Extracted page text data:
··········

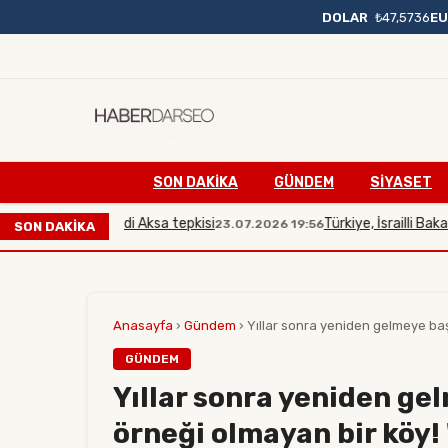
DOLAR
₺47,5736
E
SON DAKIKA
GÜNDEM
SİYASET
bakana Mescidi Aksa tepkisi
Türkiye, İsrailli Bakan'ın M
23.07.2026 19:56
SON DAKİKA
Anasayfa
›
Gündem
›
Yıllar sonra yeniden gelmeye başla
GÜNDEM
Yıllar sonra yeniden ge
örneği olmayan bir köy! '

··········

| Problem details |
Reproduce the listing with "DOLAR" swapped for "EURO" and everything else unchanged, omitting the pictures from your answer.

| Your solution |
EURO
₺47,5736
E
SON DAKIKA
GÜNDEM
SİYASET
bakana Mescidi Aksa tepkisi
Türkiye, İsrailli Bakan'ın M
23.07.2026 19:56
SON DAKİKA
Anasayfa
›
Gündem
›
Yıllar sonra yeniden gelmeye başla
GÜNDEM
Yıllar sonra yeniden ge
örneği olmayan bir köy! '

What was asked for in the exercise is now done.